Relationship between two solutions

Milligram

Let [itex] t \in \mathbb{R} [/itex] be large.
Let [itex] f [/itex] be a function over [itex] [0,t] [/itex] satisfying [itex] f(0) = 1 [/itex] and [itex] f'(x) = e^{-f(x)} [/itex] for all [itex] x[/itex].
Let [itex] g [/itex] be a function over [itex] [0,t] [/itex] satisfying [itex] g(0) = 1 [/itex] and [itex] g'(x) = (1 - g(x)/t^2)^{t^2} [/itex] for all [itex] x[/itex]. Note that [itex] g'(x) \sim e^{-g(x)}[/itex].

Without solving the two differential equations and finding out [itex] f [/itex] and [itex] g [/itex] (which can be done at least approximately), can the fact that [itex] f(0)=g(0)=1 [/itex] and [itex] g'(x) \sim e^{-g(x)} [/itex] be used to show that [itex] f(x) \sim g(x) [/itex] for all [itex] x[/itex] in [itex] [0,t][/itex] ?

HallsofIvy

This makes no sense.
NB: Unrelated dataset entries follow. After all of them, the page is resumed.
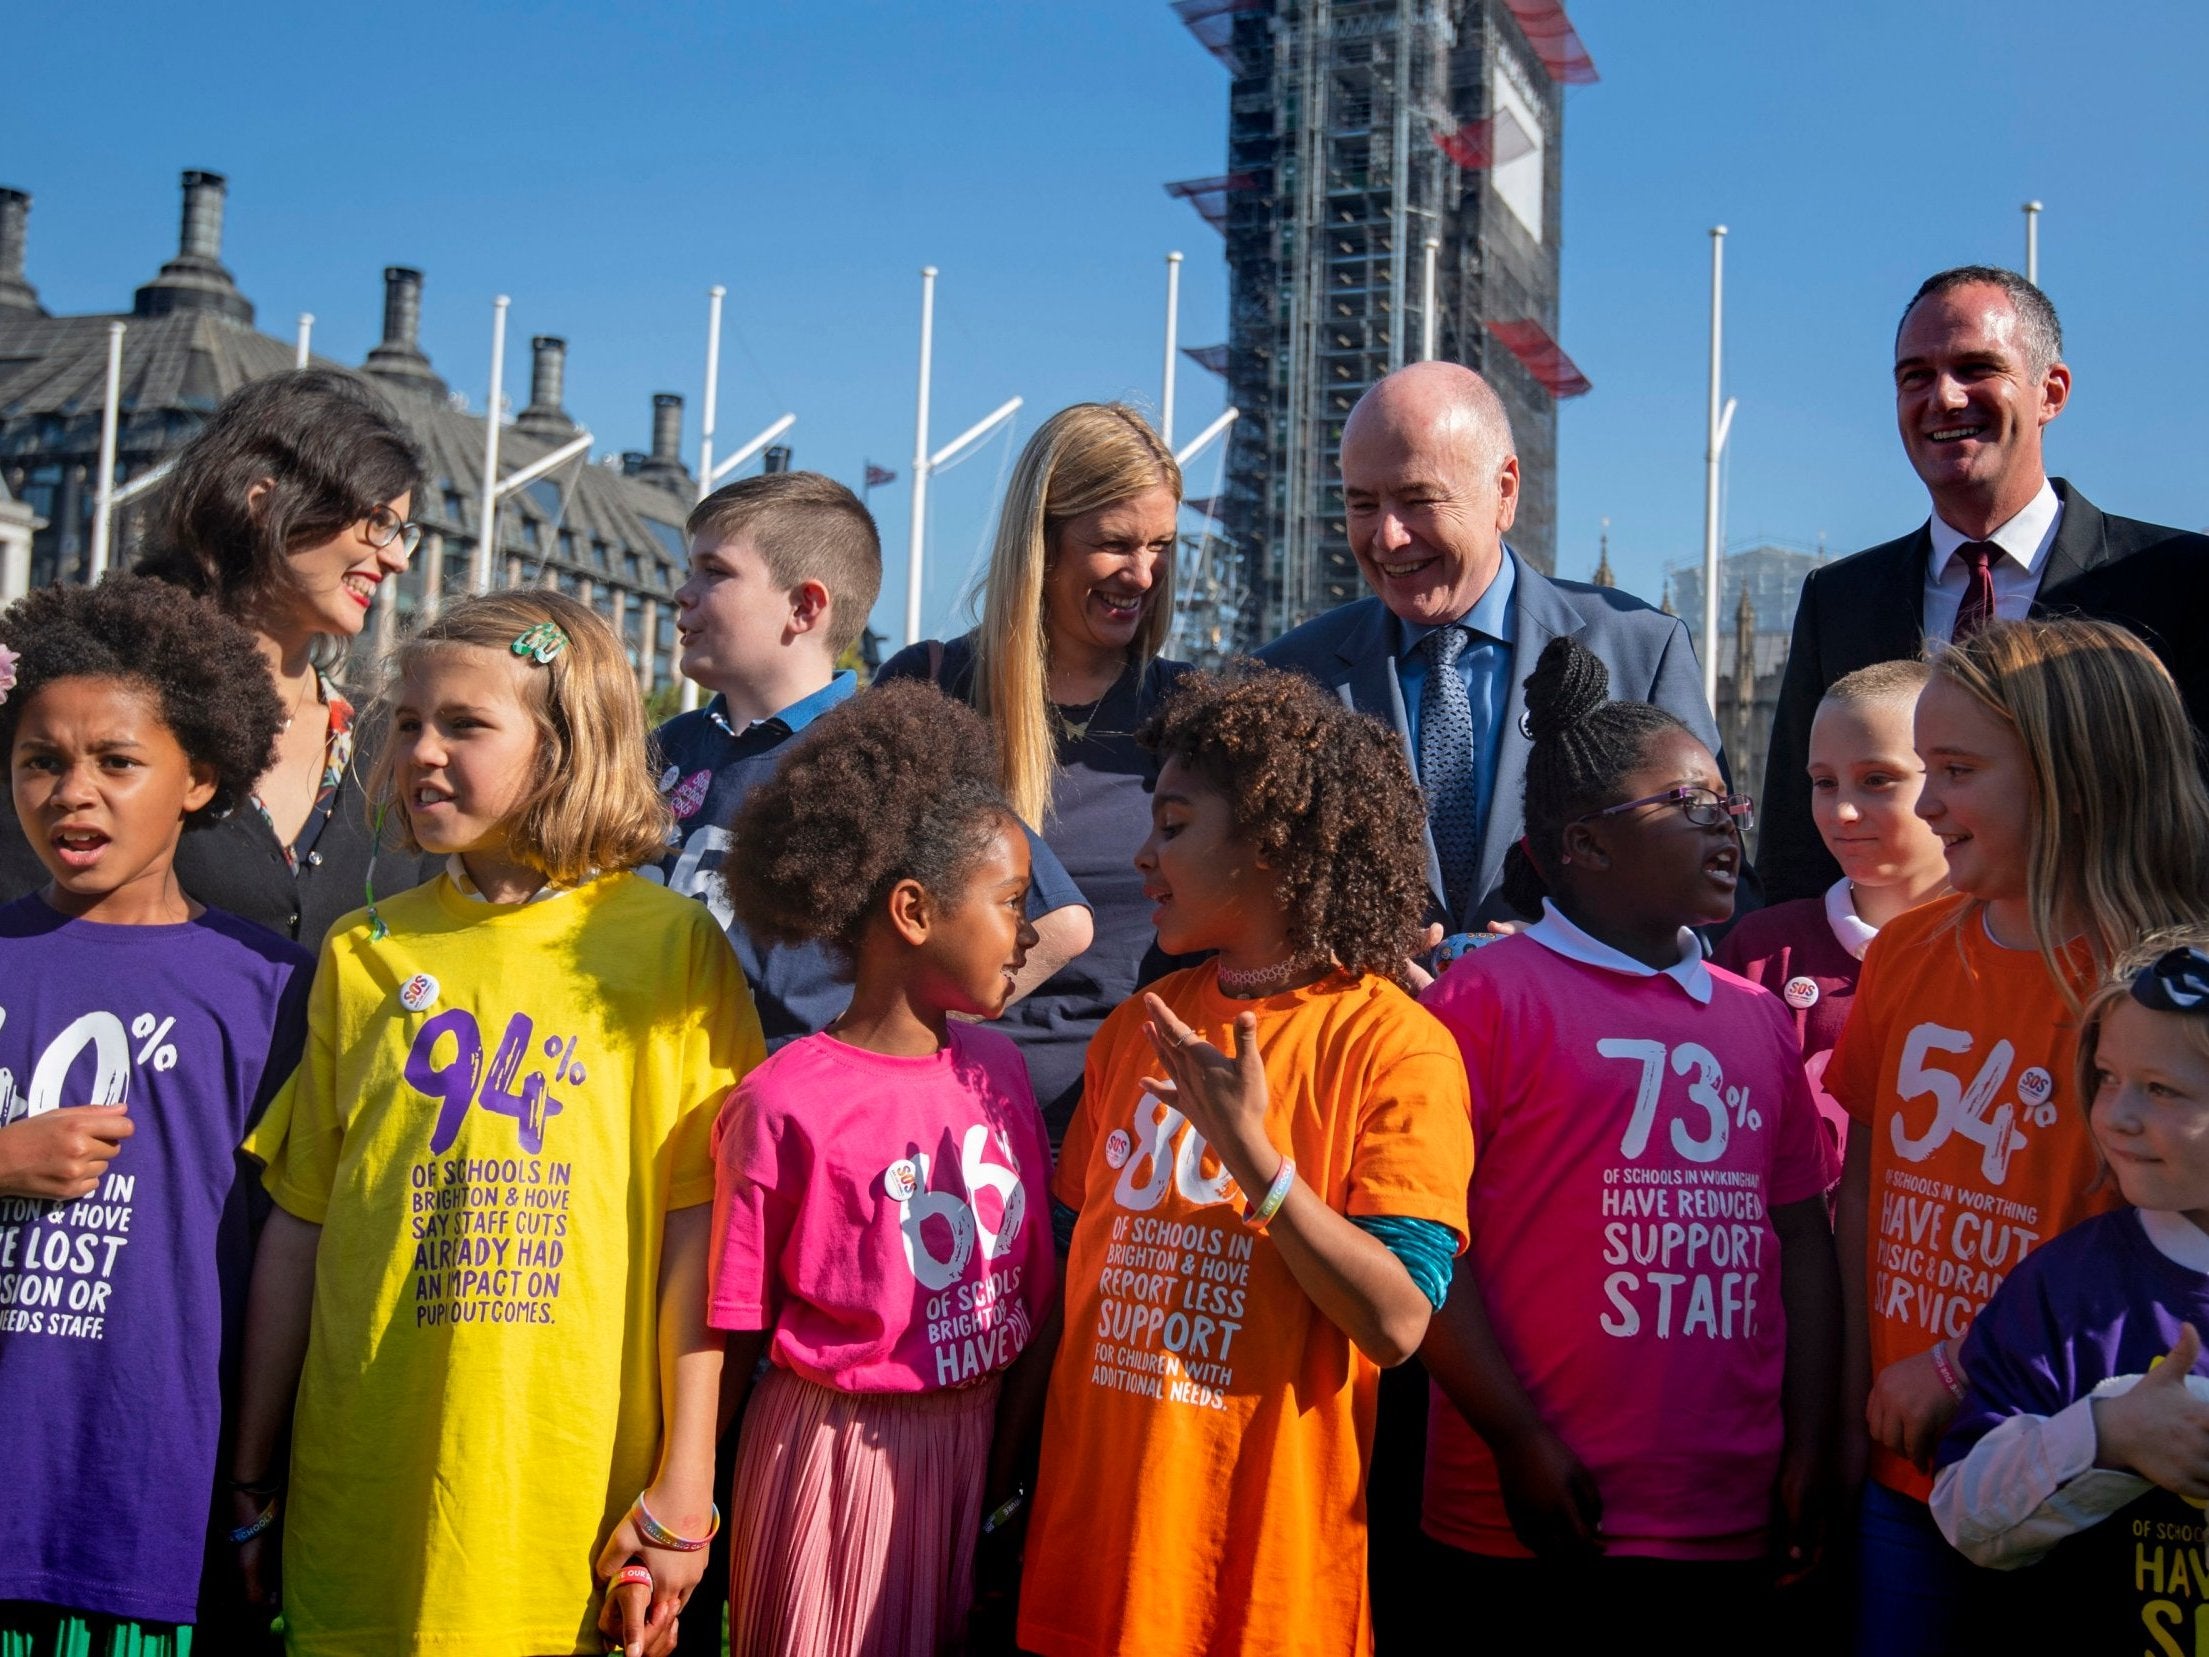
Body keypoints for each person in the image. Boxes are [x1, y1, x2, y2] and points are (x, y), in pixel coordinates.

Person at [230, 592, 765, 1657]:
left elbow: (701, 1239)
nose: (422, 752)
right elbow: (303, 1224)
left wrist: (685, 1484)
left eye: (465, 725)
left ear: (566, 746)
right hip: (361, 1500)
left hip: (569, 1519)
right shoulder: (362, 952)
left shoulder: (669, 948)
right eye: (411, 724)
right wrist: (251, 1473)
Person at [1017, 667, 1475, 1657]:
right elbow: (1067, 1293)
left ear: (1275, 839)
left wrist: (1260, 1168)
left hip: (1259, 1593)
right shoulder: (1138, 1027)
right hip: (1082, 1575)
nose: (1142, 856)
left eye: (1174, 825)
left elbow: (1397, 1322)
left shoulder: (1397, 1045)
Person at [1416, 636, 1838, 1645]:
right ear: (1585, 845)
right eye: (1687, 805)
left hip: (1726, 1523)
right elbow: (1419, 1242)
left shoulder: (1757, 1019)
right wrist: (1513, 1434)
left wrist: (1812, 1442)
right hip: (1522, 1514)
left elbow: (1805, 1247)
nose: (1726, 827)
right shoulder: (1479, 1002)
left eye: (1726, 804)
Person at [1824, 617, 2209, 1654]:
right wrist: (1861, 1395)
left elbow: (2163, 1244)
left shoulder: (2161, 991)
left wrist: (1951, 1366)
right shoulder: (1903, 952)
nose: (1925, 801)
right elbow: (1864, 1191)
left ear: (2072, 780)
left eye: (1955, 768)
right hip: (1903, 1473)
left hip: (2102, 1482)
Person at [707, 680, 1059, 1656]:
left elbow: (1034, 1297)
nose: (1028, 932)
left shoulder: (1000, 1074)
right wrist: (683, 1500)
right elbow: (730, 1329)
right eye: (1010, 902)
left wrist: (1006, 1467)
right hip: (828, 1462)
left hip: (972, 1455)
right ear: (911, 909)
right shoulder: (783, 1101)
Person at [0, 578, 311, 1655]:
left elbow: (297, 1240)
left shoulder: (271, 987)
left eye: (116, 762)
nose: (72, 793)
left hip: (157, 1507)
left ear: (201, 776)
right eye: (42, 760)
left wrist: (259, 1476)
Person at [1759, 267, 2209, 901]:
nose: (1943, 397)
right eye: (1915, 376)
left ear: (2050, 392)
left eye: (1975, 367)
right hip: (1891, 985)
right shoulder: (1840, 599)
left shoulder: (2182, 579)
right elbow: (1794, 841)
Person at [1258, 361, 1726, 937]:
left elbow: (1715, 893)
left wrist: (1577, 961)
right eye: (1362, 505)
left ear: (1503, 491)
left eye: (1418, 499)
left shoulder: (1639, 653)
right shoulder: (1286, 678)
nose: (1387, 536)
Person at [650, 470, 1090, 1050]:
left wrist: (887, 1045)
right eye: (690, 569)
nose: (684, 591)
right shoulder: (662, 747)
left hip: (788, 1106)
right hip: (649, 1090)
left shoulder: (890, 756)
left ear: (805, 606)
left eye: (715, 571)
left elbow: (1062, 925)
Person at [0, 368, 438, 946]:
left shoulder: (395, 742)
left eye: (403, 533)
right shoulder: (94, 709)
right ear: (264, 501)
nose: (397, 561)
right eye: (378, 523)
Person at [879, 403, 1187, 1147]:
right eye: (1114, 544)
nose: (1142, 574)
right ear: (1040, 544)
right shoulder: (927, 686)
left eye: (1161, 546)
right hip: (942, 1131)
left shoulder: (1190, 710)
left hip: (1128, 1139)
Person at [1928, 931, 2209, 1645]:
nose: (2113, 1114)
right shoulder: (2068, 1285)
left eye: (2160, 1088)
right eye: (2107, 1075)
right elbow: (1964, 1512)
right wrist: (2107, 1434)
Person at [1716, 660, 1951, 1170]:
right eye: (1824, 783)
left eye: (1877, 779)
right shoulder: (1761, 952)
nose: (1843, 810)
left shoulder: (2006, 951)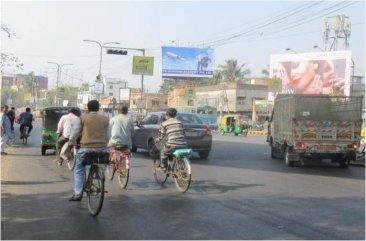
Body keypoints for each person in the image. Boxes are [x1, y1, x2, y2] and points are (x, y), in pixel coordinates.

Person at [68, 100, 109, 201]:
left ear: (88, 108)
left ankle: (78, 193)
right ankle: (99, 173)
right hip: (102, 149)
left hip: (86, 149)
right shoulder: (105, 118)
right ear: (98, 108)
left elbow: (75, 132)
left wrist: (71, 142)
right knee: (102, 161)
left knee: (79, 169)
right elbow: (108, 135)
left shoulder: (82, 118)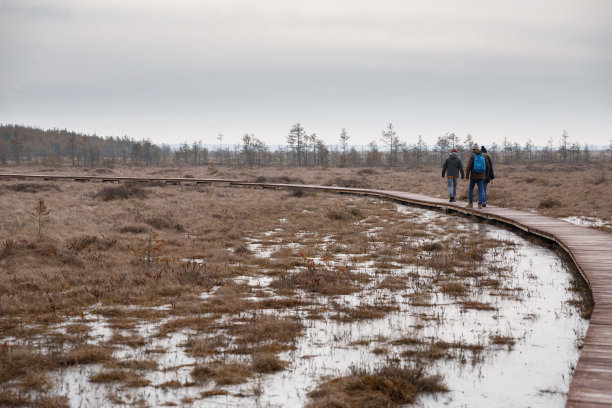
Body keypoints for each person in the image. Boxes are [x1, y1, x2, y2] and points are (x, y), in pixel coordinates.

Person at [465, 144, 490, 209]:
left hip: (473, 176)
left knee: (471, 189)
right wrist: (486, 175)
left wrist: (467, 175)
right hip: (481, 176)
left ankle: (470, 204)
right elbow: (487, 166)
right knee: (481, 190)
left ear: (473, 149)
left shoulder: (472, 156)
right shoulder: (483, 155)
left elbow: (468, 167)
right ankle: (480, 205)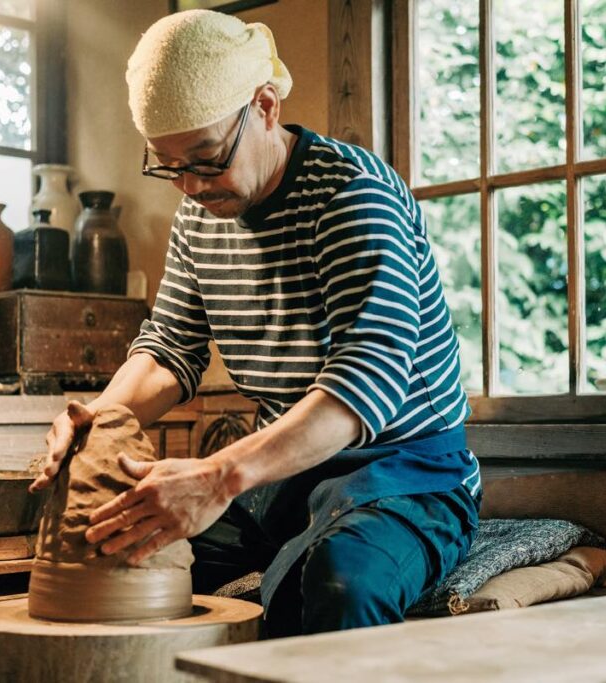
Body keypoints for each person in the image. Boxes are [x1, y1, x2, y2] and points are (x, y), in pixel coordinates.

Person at [31, 9, 481, 637]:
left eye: (207, 159)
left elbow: (366, 380)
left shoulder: (351, 195)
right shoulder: (201, 213)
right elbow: (171, 349)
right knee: (124, 547)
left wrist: (219, 475)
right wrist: (99, 422)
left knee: (338, 586)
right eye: (169, 165)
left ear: (265, 105)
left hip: (404, 472)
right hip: (284, 475)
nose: (189, 185)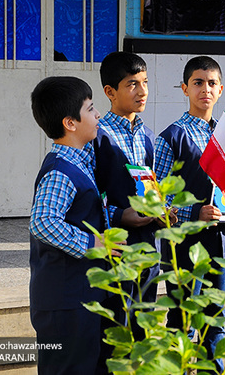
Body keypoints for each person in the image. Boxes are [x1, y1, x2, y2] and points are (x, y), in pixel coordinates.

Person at [154, 55, 225, 374]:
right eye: (197, 83)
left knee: (215, 320)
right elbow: (158, 199)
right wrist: (196, 211)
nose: (205, 90)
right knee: (183, 321)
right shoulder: (172, 137)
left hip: (220, 246)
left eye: (212, 84)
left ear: (221, 90)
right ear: (185, 88)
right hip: (183, 248)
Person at [29, 76, 124, 374]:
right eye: (91, 108)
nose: (98, 116)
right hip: (64, 302)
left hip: (80, 295)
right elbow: (43, 221)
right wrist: (91, 244)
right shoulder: (61, 170)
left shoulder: (80, 161)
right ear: (70, 123)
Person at [93, 51, 169, 336]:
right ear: (110, 92)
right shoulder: (97, 135)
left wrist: (162, 209)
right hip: (116, 246)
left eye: (145, 82)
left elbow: (150, 186)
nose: (142, 91)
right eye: (132, 84)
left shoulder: (148, 136)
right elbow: (89, 193)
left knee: (143, 322)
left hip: (147, 246)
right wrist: (118, 214)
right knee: (115, 328)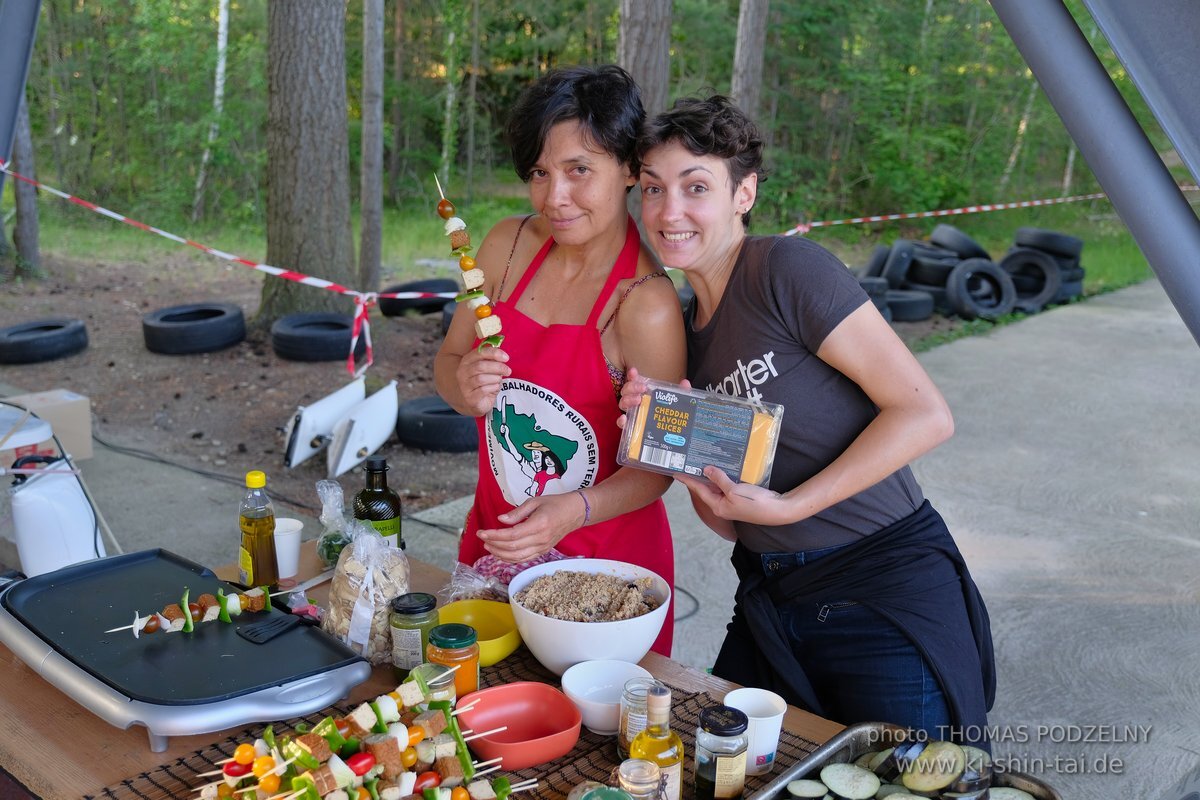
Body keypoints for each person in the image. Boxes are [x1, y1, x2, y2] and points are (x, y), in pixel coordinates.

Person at [623, 95, 995, 741]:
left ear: (745, 193)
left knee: (918, 783)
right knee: (734, 767)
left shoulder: (785, 271)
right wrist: (671, 445)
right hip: (773, 596)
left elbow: (925, 414)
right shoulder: (687, 332)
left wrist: (793, 507)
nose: (667, 210)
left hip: (878, 584)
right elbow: (731, 517)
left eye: (696, 187)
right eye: (653, 188)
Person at [434, 65, 686, 656]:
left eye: (579, 171)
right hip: (495, 542)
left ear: (628, 169)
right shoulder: (504, 247)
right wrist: (462, 384)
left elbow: (659, 468)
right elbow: (448, 363)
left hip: (603, 581)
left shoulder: (646, 305)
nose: (555, 198)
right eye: (541, 174)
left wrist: (572, 510)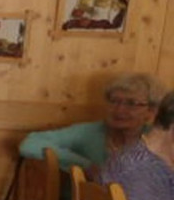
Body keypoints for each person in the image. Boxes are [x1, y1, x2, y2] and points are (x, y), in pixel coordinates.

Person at [19, 72, 163, 177]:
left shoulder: (158, 139)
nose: (119, 110)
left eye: (131, 103)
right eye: (114, 101)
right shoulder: (90, 132)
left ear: (151, 111)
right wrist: (85, 166)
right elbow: (30, 143)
If g is a function of x only, its derivative cannot depend upon both x and t. Did you mean [itex]g'(x) = (1 - g(x)/x^2)^{x^2} [/itex]?

Milligram

HallsofIvy, I meant for [itex] g(x) [/itex] to depend on [itex]x[/itex] and [itex]t[/itex]. You should think of [itex]t[/itex] as being a large constant, say, [itex] t=10^{10} [/itex].